Things to do =
1. In the text below on 3D printing for ceramic molds, condense the paragraph beginning "It was glued down using the casting slip itself" into a short bulleted list that keeps its main facts.
2. Resume the text below on 3D printing for ceramic molds, continuing after its final sentence.

Text excerpt =
*** Begin section ***
I am creating molds for a 2019 casting-jiggering project to reproduce heavy stoneware mugs manufactured here 50 years ago. I have a profile drawing I want to match (upper left). The solid plaster model on the left was my first attempt at manual tooling. The metal template was time-consuming to hand-make, its contour was difficult-to-match to the drawing and the plaster surface turned out rough and difficult-to-smooth. To make the plaster model on the right I printed a shell (using my 3D printer), poured the plaster in, extracted it after set and then smoothed it on the wheel using a metal rib and trimming tool. It matches the drawing perfectly and the round is very true. 3D-printing is revolutionary for this type of thing! The drawings: I hired someone on Upwork.com to make them for me (using Fusion 360). The shell-mold (to cast the model) on the upper right: I printed that too, in two pieces.

Large cookie-cutter 3D-printed in four pieces

These four sections were glued together to make a larger one. Now it is possible to quickly precision-cut the shape for making my pie-crust mugs. Later I re-printed these templates on a better 3D printer so the inner vertex holes cut out much better.

A 3D-printed spout enables a flared rim on cast ware

It was glued down using the casting slip itself (it stuck in seconds). About ten minutes after draining a fettling knife was run around the inside, then it detached easily. The overhung lip produced imparts structural strength that resists warping, for drying and firing, to the thin walled piece. This spout has advantages over the traditional "spare" built in to the upper part of a mold. It enables a one-piece mold. The lip can be more overhung. Draining is cleaner and easier. Molds are lighter. Extraction can be done sooner and it is easier. The spout does not absorb so there is less scrap. The degree of overhang is adjustable by simply printing new spouts.
*** End section ***
The data =
*** Begin section ***
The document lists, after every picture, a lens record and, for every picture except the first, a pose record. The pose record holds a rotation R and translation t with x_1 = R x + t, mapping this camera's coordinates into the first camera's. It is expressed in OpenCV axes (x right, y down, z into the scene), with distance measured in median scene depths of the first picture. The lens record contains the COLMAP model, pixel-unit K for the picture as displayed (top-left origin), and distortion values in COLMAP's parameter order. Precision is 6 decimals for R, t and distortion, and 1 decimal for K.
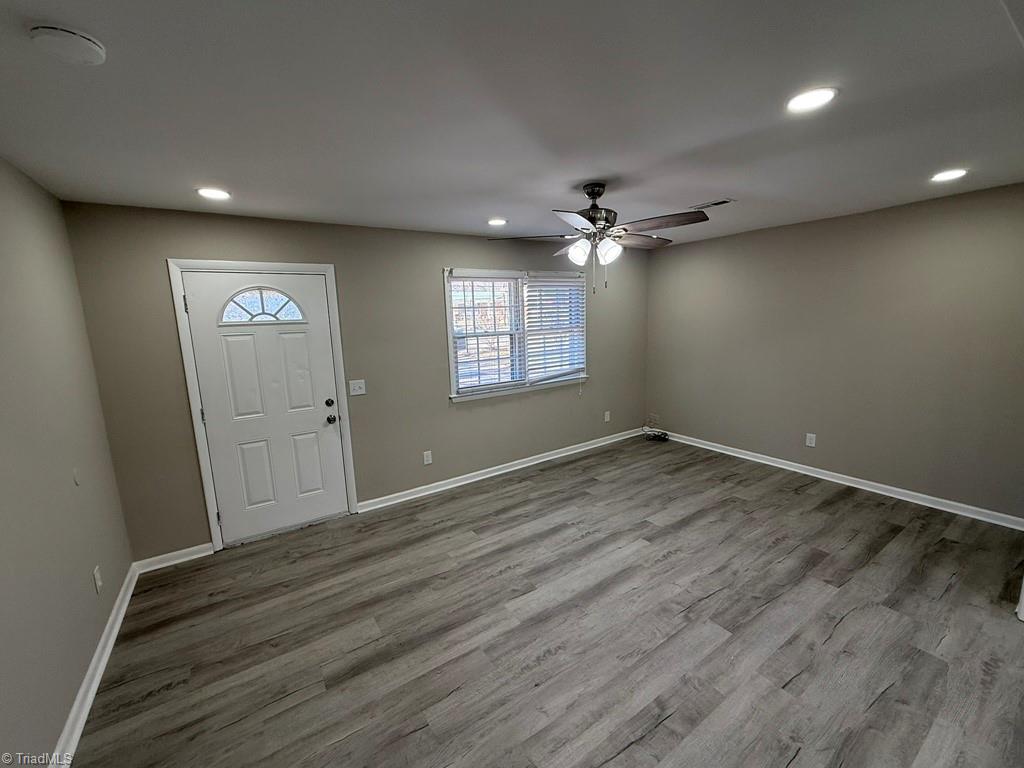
*** End section ***
Numbered responses =
1.
- The spout was attached with the casting slip, which held it within seconds.
- About ten minutes after draining, a fettling knife was run around the inside, and the spout then came off easily.
- The overhung lip strengthens the thin-walled piece against warping during drying and firing.
- Compared with a traditional "spare" built into the upper mold, the spout:
  - allows a one-piece mold
  - permits a more overhung lip
  - makes draining cleaner and easier
  - makes molds lighter
  - allows earlier, easier extraction
  - produces less scrap because it does not absorb
  - lets the overhang be adjusted by printing new spouts

2.
The incredible utility of 3D-printing handle case molds

These molds are 3D-printed from PLA filament. They are part of my 2019 year-long casting-jiggering project to reproduce a Medalta 66 mug. A quick soaping, 325g water, 475g plaster and a fifteen-minute set produced these two plaster molds. When casting these solid they can be ready to apply in an hour after pouring (using the slip clays I have). While it is amazing how well these molds work I learned several things for version 2.0. The two halves mate with a tiny amount of play, it would be better not to have the natches, that enables sanding the mating surfaces flat for a perfect fit (simply lining up the outsides lines up the insides). Spares are not needed either, a 3D-printed dual pour spout would be better. A draft on the side walls would also make it easier to get the plaster molds out after they set.

Final cast-jiggered cone 6 mug beside original 3D-printed mock-up

This is a product of a casting-jiggering project I did in 2019 to recreate a 1960s Medalta Potteries mug. The first step was drawing a profile in 2D (using Adobe Illustrator) and then working with a Fusion 360 freelancer at Upwork.com to create a quality 3D drawing. 3D printing this mock-up was possible after that, using my favorite 3D slicer, Simplify 3D. The mug was drawn "parametrically", that is, measurements and geometric relationships were built-in such that changing contours and the size preserved the original design. The first production mug, made about a year later, is on the right. Molds were scaled up 10% from this mockup size so that final pieces would be this size, however the firing shrinkage of the clay turned out to be about 12%.

Here is what happens when you put a 3D-printed PLA part in hot water

These are pouring spouts, they are glued (using the clay slurry) to the tops of molds to enable over-filling with clay slip (since the slip level drops during the time it is left in the mold). The "pouring spout" function permits much easier cleanup. Before each use I immerse these in water for a minute to remove the dried-on clay from the previous cast. But, obviously, that needs to be cold water.

Polish the plaster surface, not the 3D-printed shell-mold

This plaster model was just removed from the 3D-printed shell behind. It dropped out easily (after tapping it at-an-angle on the corners), this worked well despite the resolution lines on the surface. While I could have spent time sanding and smoothing the inside of the shell-mold, it is actually far easier to smooth the surface of the plaster form after extraction. Seconds with a metal rib completely smooths any of the surfaces. And remember, it is easier to remove plaster items cast inside of 3D-printed molds rather than cast around the outside of them. I named this size as 95-5-113, referring to the TopWith-Angle-Height. I set these as parameters in Fusion 360 and can print adjustments to this size (labelling them appropriately).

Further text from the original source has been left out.